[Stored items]
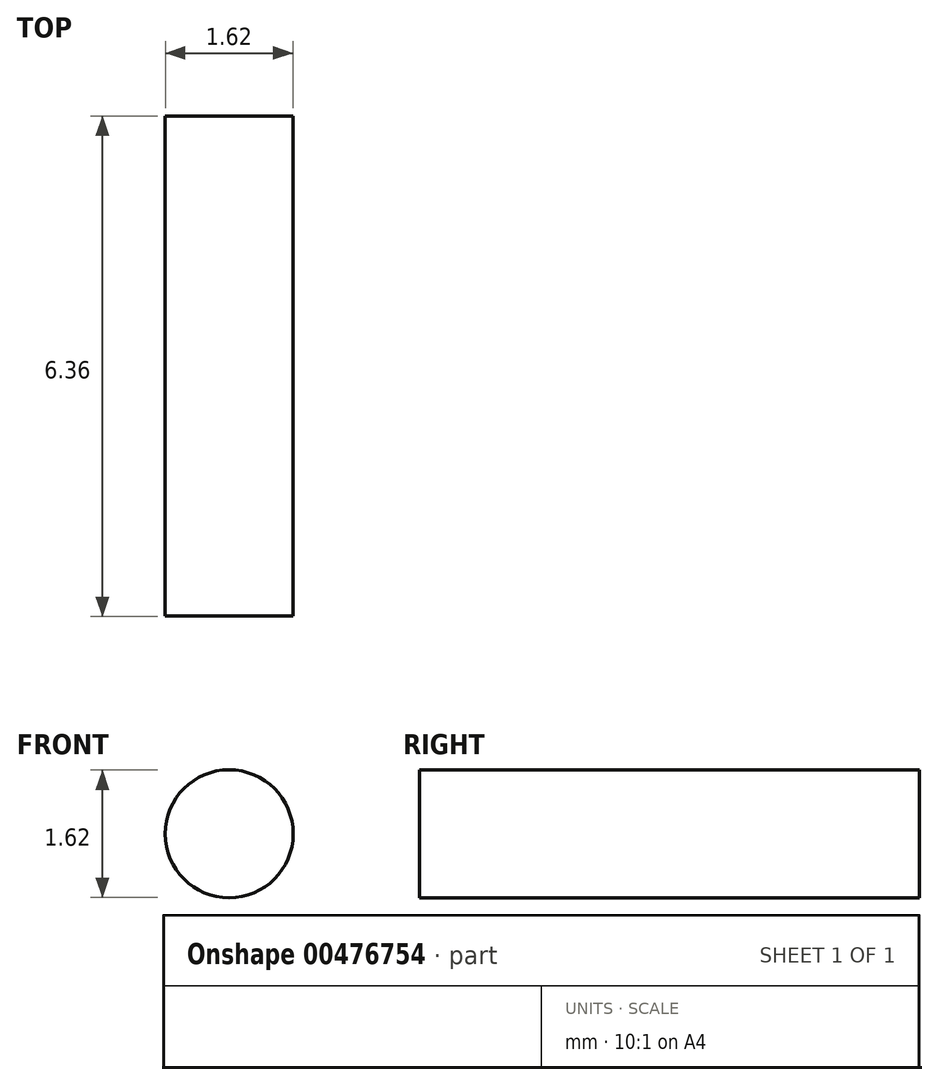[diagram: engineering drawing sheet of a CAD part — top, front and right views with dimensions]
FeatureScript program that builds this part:
annotation { "Feature Type Name" : "Feature", "Feature Type Description" : "" }
export const myFeature = defineFeature(function(context is Context, id is Id, definition is map)
    precondition{}
    {
        {
            var Q0;
            Q0=qCreatedBy(makeId("Front.planeOp"),FACE);
            var sketch = newSketch(context, id + "F0", { "sketchPlane" : qUnion([Q0])});
            skCircle(sketch, "E0", {"center": v(0, 0) * mm, "radius": 0.81 * mm});
            skSolve(sketch);
        }
        {
            var Q0;
            Q0=makeQuery(id+"F0.imprint","IMPRINT",FACE,{"disambiguationData":[TD([[makeQuery(id+"F0.imprint","IMPRINT",EDGE,{"derivedFrom":sQuery(id+"F0.wireOp",EDGE,"E0")}),1.0]])]});
            extrude(context, id + "F1", {"entities" : qUnion([Q0]), "depth" : 6.35 * mm, "symmetric" : true});
        }
    });
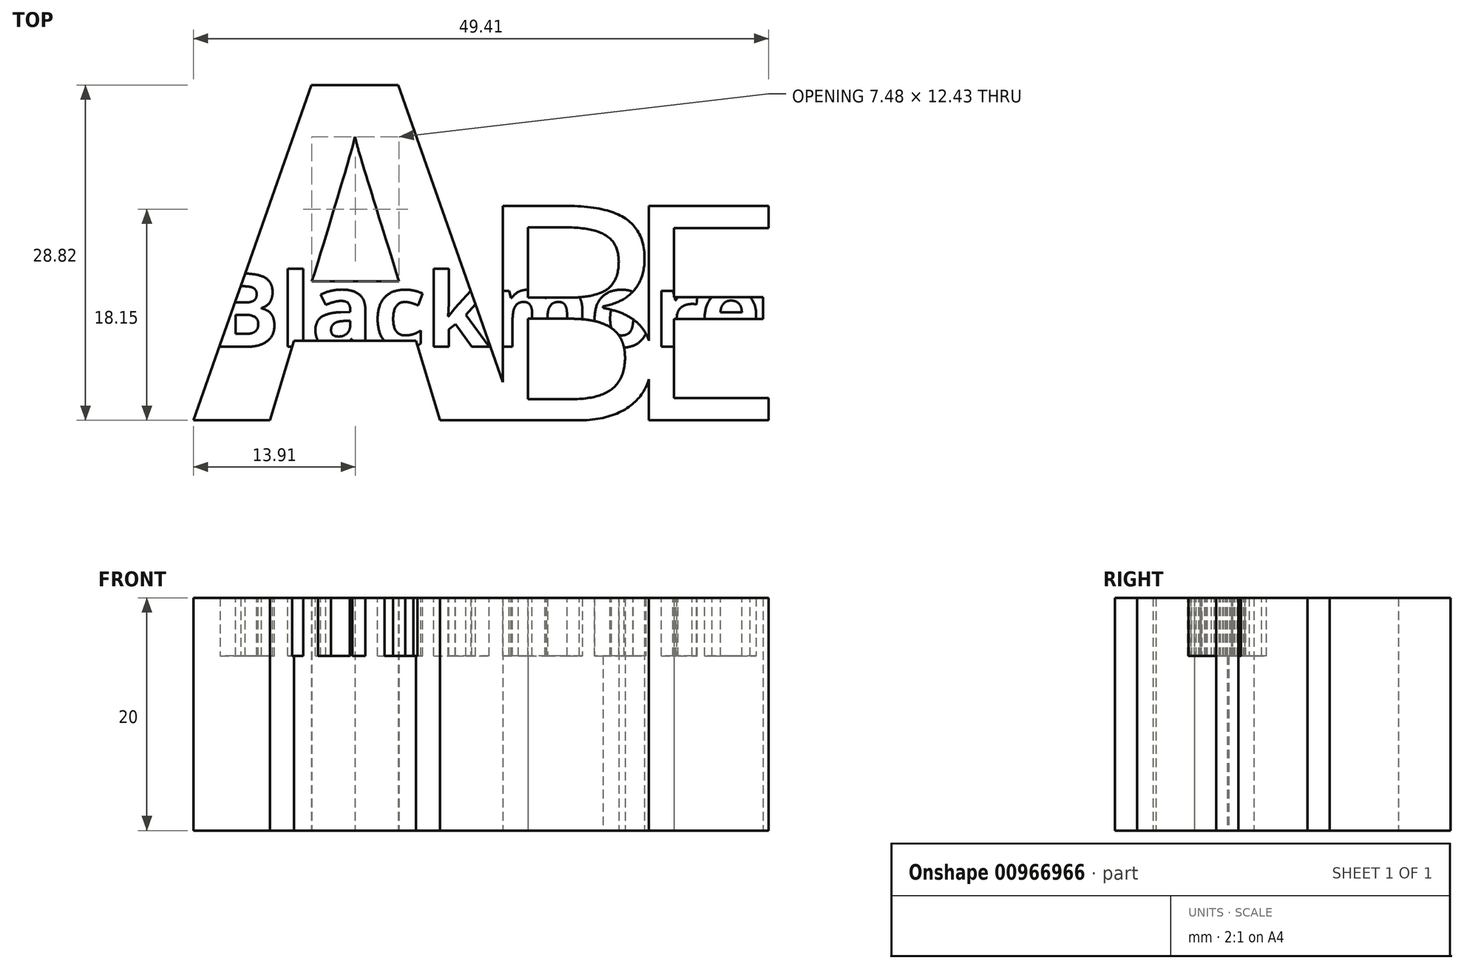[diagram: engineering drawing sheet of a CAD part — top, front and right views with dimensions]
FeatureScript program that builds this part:
annotation { "Feature Type Name" : "Feature", "Feature Type Description" : "" }
export const myFeature = defineFeature(function(context is Context, id is Id, definition is map)
    precondition{}
    {
        {
            var Q0;
            Q0=qCreatedBy(makeId("Top.planeOp"),FACE);
            var sketch = newSketch(context, id + "F0", { "sketchPlane" : qUnion([Q0])});
            skText(sketch, "E0", { "text": "A", "fontName": "OpenSans-Bold.ttf"});
            skText(sketch, "E1", { "text": "B", "fontName": "OpenSans-Regular.ttf"});
            skText(sketch, "E2", { "text": "E", "fontName": "OpenSans-Regular.ttf"});
            const initialGuessF0  = {"E0": [-0.05846, -0.02223, 1, 0, 0.02895], "E1": [-0.03441, -0.02223, 1, 0, 0.0186], "E2": [-0.02187, -0.02223, 1, 0, 0.0186]};
            skSetInitialGuess(sketch, initialGuessF0);
            skSolve(sketch);
        }
        {
            var Q0;
            Q0 = qSketchRegion(id + "F0", true);
            extrude(context, id + "F1", {"entities" : qUnion([Q0]), "depth" : 20 * mm, "offsetDistance" : 25 * mm});
        }
        {
            var Q0;
            Q0=makeQuery(id+"F1.opExtrude","CAP_FACE",FACE,{"disambiguationData":[OSD([sQuery(id+"F0.wireOp",EDGE,"E0.sketch_text.stroke-0"),sQuery(id+"F0.wireOp",EDGE,"E0.sketch_text.stroke-1"),sQuery(id+"F0.wireOp",EDGE,"E0.sketch_text.stroke-2"),sQuery(id+"F0.wireOp",EDGE,"E0.sketch_text.stroke-3"),sQuery(id+"F0.wireOp",EDGE,"E0.sketch_text.stroke-4"),sQuery(id+"F0.wireOp",EDGE,"E0.sketch_text.stroke-5"),sQuery(id+"F0.wireOp",EDGE,"E0.sketch_text.stroke-6"),sQuery(id+"F0.wireOp",EDGE,"E0.sketch_text.stroke-7"),sQuery(id+"F0.wireOp",EDGE,"E0.sketch_text.stroke-8"),sQuery(id+"F0.wireOp",EDGE,"E0.sketch_text.stroke-9"),sQuery(id+"F0.wireOp",EDGE,"E0.sketch_text.stroke-10"),sQuery(id+"F0.wireOp",EDGE,"E0.sketch_text.stroke-11"),sQuery(id+"F0.wireOp",EDGE,"E1.sketch_text.stroke-0"),sQuery(id+"F0.wireOp",EDGE,"E1.sketch_text.stroke-1"),sQuery(id+"F0.wireOp",EDGE,"E1.sketch_text.stroke-2"),sQuery(id+"F0.wireOp",EDGE,"E1.sketch_text.stroke-3"),sQuery(id+"F0.wireOp",EDGE,"E1.sketch_text.stroke-4"),sQuery(id+"F0.wireOp",EDGE,"E1.sketch_text.stroke-5"),sQuery(id+"F0.wireOp",EDGE,"E1.sketch_text.stroke-6"),sQuery(id+"F0.wireOp",EDGE,"E1.sketch_text.stroke-7"),sQuery(id+"F0.wireOp",EDGE,"E1.sketch_text.stroke-8"),sQuery(id+"F0.wireOp",EDGE,"E1.sketch_text.stroke-9"),sQuery(id+"F0.wireOp",EDGE,"E1.sketch_text.stroke-10"),sQuery(id+"F0.wireOp",EDGE,"E1.sketch_text.stroke-11"),sQuery(id+"F0.wireOp",EDGE,"E1.sketch_text.stroke-12"),sQuery(id+"F0.wireOp",EDGE,"E1.sketch_text.stroke-13"),sQuery(id+"F0.wireOp",EDGE,"E1.sketch_text.stroke-14"),sQuery(id+"F0.wireOp",EDGE,"E1.sketch_text.stroke-15"),sQuery(id+"F0.wireOp",EDGE,"E1.sketch_text.stroke-16"),sQuery(id+"F0.wireOp",EDGE,"E1.sketch_text.stroke-17"),sQuery(id+"F0.wireOp",EDGE,"E1.sketch_text.stroke-18"),sQuery(id+"F0.wireOp",EDGE,"E1.sketch_text.stroke-19"),sQuery(id+"F0.wireOp",EDGE,"E1.sketch_text.stroke-20"),sQuery(id+"F0.wireOp",EDGE,"E1.sketch_text.stroke-21"),sQuery(id+"F0.wireOp",EDGE,"E1.sketch_text.stroke-22"),sQuery(id+"F0.wireOp",EDGE,"E1.sketch_text.stroke-23"),sQuery(id+"F0.wireOp",EDGE,"E1.sketch_text.stroke-24"),sQuery(id+"F0.wireOp",EDGE,"E2.sketch_text.stroke-0"),sQuery(id+"F0.wireOp",EDGE,"E2.sketch_text.stroke-1"),sQuery(id+"F0.wireOp",EDGE,"E2.sketch_text.stroke-2"),sQuery(id+"F0.wireOp",EDGE,"E2.sketch_text.stroke-3"),sQuery(id+"F0.wireOp",EDGE,"E2.sketch_text.stroke-4"),sQuery(id+"F0.wireOp",EDGE,"E2.sketch_text.stroke-5"),sQuery(id+"F0.wireOp",EDGE,"E2.sketch_text.stroke-6"),sQuery(id+"F0.wireOp",EDGE,"E2.sketch_text.stroke-7"),sQuery(id+"F0.wireOp",EDGE,"E2.sketch_text.stroke-8"),sQuery(id+"F0.wireOp",EDGE,"E2.sketch_text.stroke-9"),sQuery(id+"F0.wireOp",EDGE,"E2.sketch_text.stroke-10"),sQuery(id+"F0.wireOp",EDGE,"E2.sketch_text.stroke-11")])],"isStart":false});
            var sketch = newSketch(context, id + "F2", { "sketchPlane" : qUnion([Q0])});
            skText(sketch, "E3", { "text": "Blackmore", "fontName": "OpenSans-Bold.ttf"});
            const initialGuessF2  = {"E3": [-0.05696, -0.0159, 1, 0, 0.00634]};
            skSetInitialGuess(sketch, initialGuessF2);
            skSolve(sketch);
        }
        {
            var Q0;
            Q0 = qSketchRegion(id + "F2", true);
            extrude(context, id + "F3", {"entities" : qUnion([Q0]), "operationType" : NewBodyOperationType.REMOVE, "oppositeDirection" : true, "depth" : 5 * mm, "offsetDistance" : 25 * mm});
        }
    });
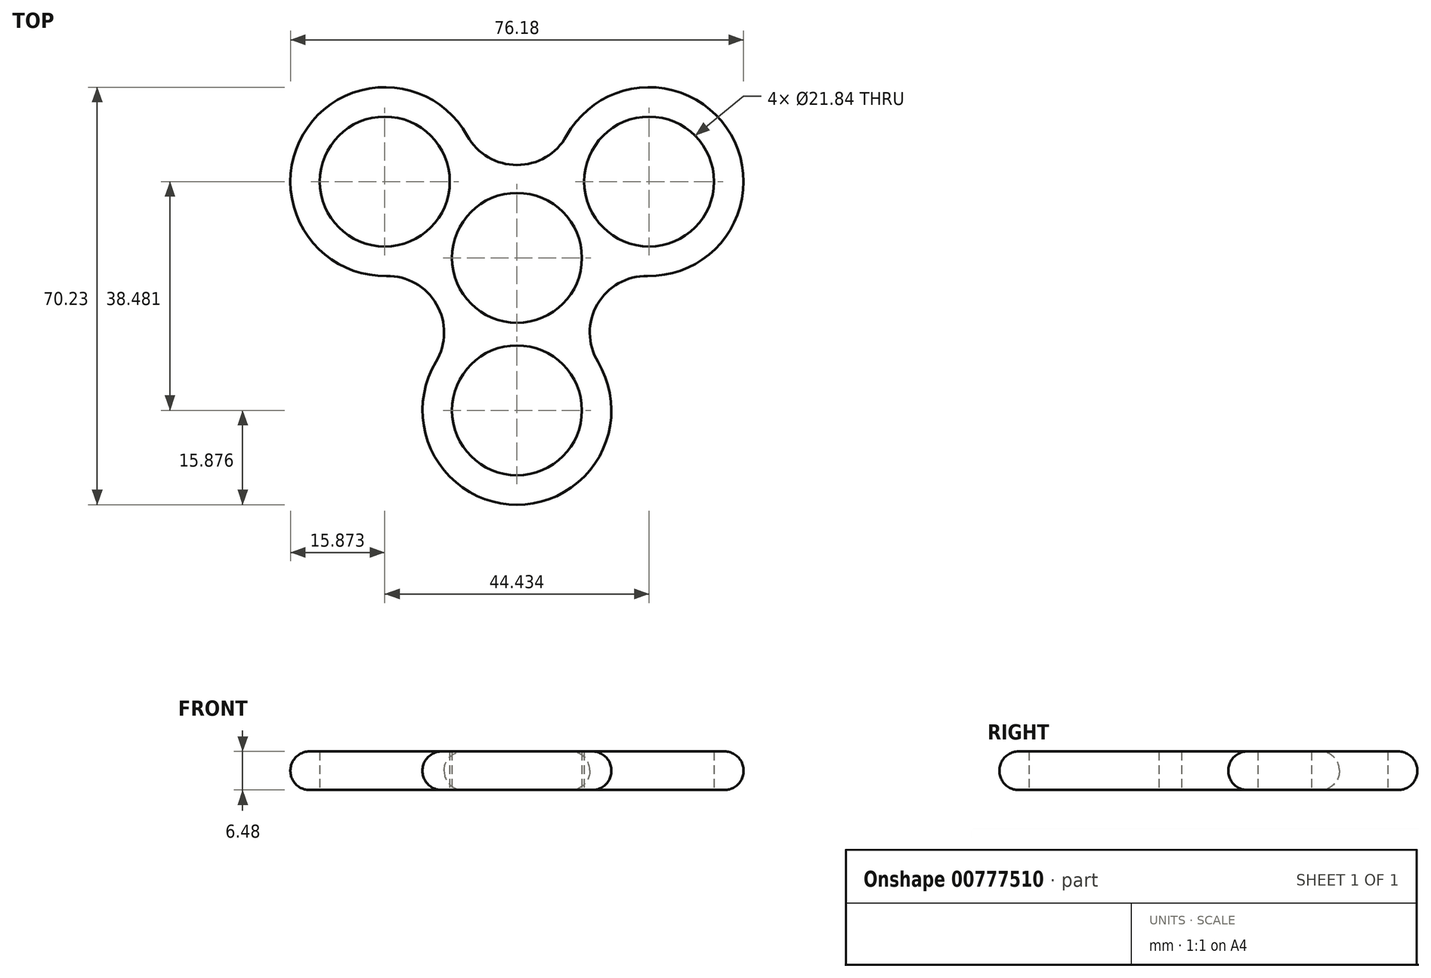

• **WHAT THE TASK REQUIRES**
Report every line in the records above that contains the string "planeOp". Copy each such line in full.

• **TASK OUTPUT**
            Q0=qCreatedBy(makeId("Front.planeOp"),FACE);
            Q0=qCreatedBy(makeId("Top.planeOp"),FACE);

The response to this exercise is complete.